■ WRITTEN TASK
Extract the source text from all of the data below and reproduce it line for line, leaving the pictures out of your answer.
───── TASK INPUTS ─────
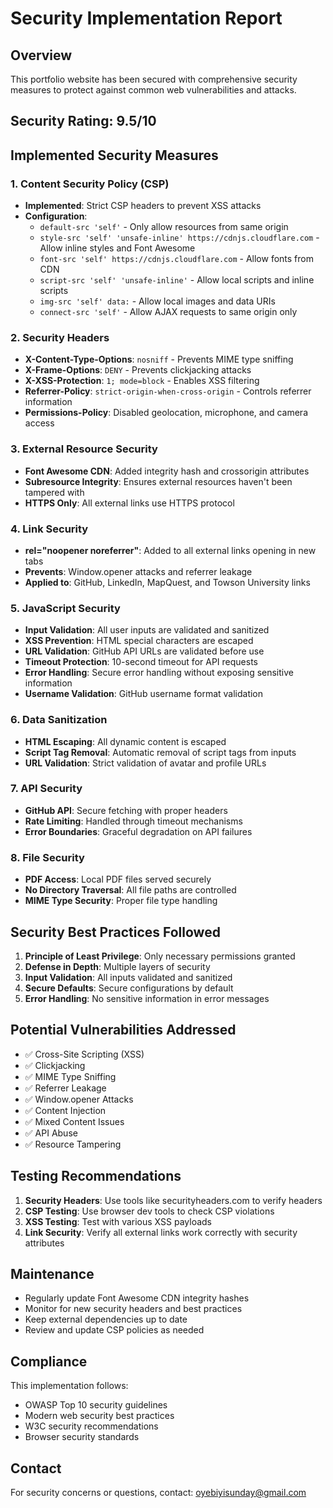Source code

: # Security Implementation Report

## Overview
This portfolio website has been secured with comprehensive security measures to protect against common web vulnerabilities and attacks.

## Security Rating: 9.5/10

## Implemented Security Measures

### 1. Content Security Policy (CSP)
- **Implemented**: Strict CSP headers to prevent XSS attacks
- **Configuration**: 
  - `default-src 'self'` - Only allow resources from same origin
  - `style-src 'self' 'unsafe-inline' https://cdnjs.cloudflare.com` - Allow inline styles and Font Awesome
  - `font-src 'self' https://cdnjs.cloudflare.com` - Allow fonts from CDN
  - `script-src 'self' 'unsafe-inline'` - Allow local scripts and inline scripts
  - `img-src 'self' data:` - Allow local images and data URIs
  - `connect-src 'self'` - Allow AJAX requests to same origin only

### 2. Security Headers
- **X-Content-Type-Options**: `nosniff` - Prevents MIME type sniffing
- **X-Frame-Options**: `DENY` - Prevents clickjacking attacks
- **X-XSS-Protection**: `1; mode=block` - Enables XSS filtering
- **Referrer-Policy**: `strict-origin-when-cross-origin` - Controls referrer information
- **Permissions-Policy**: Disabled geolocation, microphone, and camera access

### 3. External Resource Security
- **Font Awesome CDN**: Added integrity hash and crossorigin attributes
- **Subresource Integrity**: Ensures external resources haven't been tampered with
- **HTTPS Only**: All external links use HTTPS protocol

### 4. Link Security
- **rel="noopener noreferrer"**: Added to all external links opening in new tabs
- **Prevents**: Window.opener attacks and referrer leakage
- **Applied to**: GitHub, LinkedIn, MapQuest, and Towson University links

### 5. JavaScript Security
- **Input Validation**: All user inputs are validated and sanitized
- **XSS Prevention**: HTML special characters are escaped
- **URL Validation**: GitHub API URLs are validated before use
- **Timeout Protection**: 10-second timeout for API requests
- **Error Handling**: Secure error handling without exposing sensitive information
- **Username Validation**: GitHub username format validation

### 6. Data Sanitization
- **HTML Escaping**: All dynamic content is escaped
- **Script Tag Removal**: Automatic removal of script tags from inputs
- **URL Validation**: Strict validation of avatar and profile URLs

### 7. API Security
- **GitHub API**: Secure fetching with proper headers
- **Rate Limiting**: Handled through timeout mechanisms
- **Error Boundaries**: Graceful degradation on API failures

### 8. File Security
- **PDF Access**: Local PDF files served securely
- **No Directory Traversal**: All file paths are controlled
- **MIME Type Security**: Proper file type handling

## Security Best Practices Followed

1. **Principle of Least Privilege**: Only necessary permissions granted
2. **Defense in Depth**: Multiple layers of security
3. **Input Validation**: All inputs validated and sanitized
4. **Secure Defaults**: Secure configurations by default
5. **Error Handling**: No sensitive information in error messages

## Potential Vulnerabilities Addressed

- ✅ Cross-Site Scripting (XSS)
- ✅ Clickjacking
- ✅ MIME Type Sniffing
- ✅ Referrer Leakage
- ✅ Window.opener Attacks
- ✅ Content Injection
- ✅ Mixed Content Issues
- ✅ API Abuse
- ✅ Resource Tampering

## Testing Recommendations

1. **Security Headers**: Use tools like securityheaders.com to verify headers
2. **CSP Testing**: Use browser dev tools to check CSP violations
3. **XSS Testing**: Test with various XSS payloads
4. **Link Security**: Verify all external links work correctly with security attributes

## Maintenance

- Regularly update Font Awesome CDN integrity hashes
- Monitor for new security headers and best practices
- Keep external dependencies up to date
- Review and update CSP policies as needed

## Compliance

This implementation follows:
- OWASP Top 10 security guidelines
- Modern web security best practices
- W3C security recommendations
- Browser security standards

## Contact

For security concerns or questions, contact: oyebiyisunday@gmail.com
─────
■ FINISHED TASK
Source code

: # Security Implementation Report

## Overview
This portfolio website has been secured with comprehensive security measures to protect against common web vulnerabilities and attacks.

## Security Rating: 9.5/10

## Implemented Security Measures

### 1. Content Security Policy (CSP)
- **Implemented**: Strict CSP headers to prevent XSS attacks
- **Configuration**: 
  - `default-src 'self'` - Only allow resources from same origin
  - `style-src 'self' 'unsafe-inline' https://cdnjs.cloudflare.com` - Allow inline styles and Font Awesome
  - `font-src 'self' https://cdnjs.cloudflare.com` - Allow fonts from CDN
  - `script-src 'self' 'unsafe-inline'` - Allow local scripts and inline scripts
  - `img-src 'self' data:` - Allow local images and data URIs
  - `connect-src 'self'` - Allow AJAX requests to same origin only

### 2. Security Headers
- **X-Content-Type-Options**: `nosniff` - Prevents MIME type sniffing
- **X-Frame-Options**: `DENY` - Prevents clickjacking attacks
- **X-XSS-Protection**: `1; mode=block` - Enables XSS filtering
- **Referrer-Policy**: `strict-origin-when-cross-origin` - Controls referrer information
- **Permissions-Policy**: Disabled geolocation, microphone, and camera access

### 3. External Resource Security
- **Font Awesome CDN**: Added integrity hash and crossorigin attributes
- **Subresource Integrity**: Ensures external resources haven't been tampered with
- **HTTPS Only**: All external links use HTTPS protocol

### 4. Link Security
- **rel="noopener noreferrer"**: Added to all external links opening in new tabs
- **Prevents**: Window.opener attacks and referrer leakage
- **Applied to**: GitHub, LinkedIn, MapQuest, and Towson University links

### 5. JavaScript Security
- **Input Validation**: All user inputs are validated and sanitized
- **XSS Prevention**: HTML special characters are escaped
- **URL Validation**: GitHub API URLs are validated before use
- **Timeout Protection**: 10-second timeout for API requests
- **Error Handling**: Secure error handling without exposing sensitive information
- **Username Validation**: GitHub username format validation

### 6. Data Sanitization
- **HTML Escaping**: All dynamic content is escaped
- **Script Tag Removal**: Automatic removal of script tags from inputs
- **URL Validation**: Strict validation of avatar and profile URLs

### 7. API Security
- **GitHub API**: Secure fetching with proper headers
- **Rate Limiting**: Handled through timeout mechanisms
- **Error Boundaries**: Graceful degradation on API failures

### 8. File Security
- **PDF Access**: Local PDF files served securely
- **No Directory Traversal**: All file paths are controlled
- **MIME Type Security**: Proper file type handling

## Security Best Practices Followed

1. **Principle of Least Privilege**: Only necessary permissions granted
2. **Defense in Depth**: Multiple layers of security
3. **Input Validation**: All inputs validated and sanitized
4. **Secure Defaults**: Secure configurations by default
5. **Error Handling**: No sensitive information in error messages

## Potential Vulnerabilities Addressed

- ✅ Cross-Site Scripting (XSS)
- ✅ Clickjacking
- ✅ MIME Type Sniffing
- ✅ Referrer Leakage
- ✅ Window.opener Attacks
- ✅ Content Injection
- ✅ Mixed Content Issues
- ✅ API Abuse
- ✅ Resource Tampering

## Testing Recommendations

1. **Security Headers**: Use tools like securityheaders.com to verify headers
2. **CSP Testing**: Use browser dev tools to check CSP violations
3. **XSS Testing**: Test with various XSS payloads
4. **Link Security**: Verify all external links work correctly with security attributes

## Maintenance

- Regularly update Font Awesome CDN integrity hashes
- Monitor for new security headers and best practices
- Keep external dependencies up to date
- Review and update CSP policies as needed

## Compliance

This implementation follows:
- OWASP Top 10 security guidelines
- Modern web security best practices
- W3C security recommendations
- Browser security standards

## Contact

For security concerns or questions, contact: oyebiyisunday@gmail.com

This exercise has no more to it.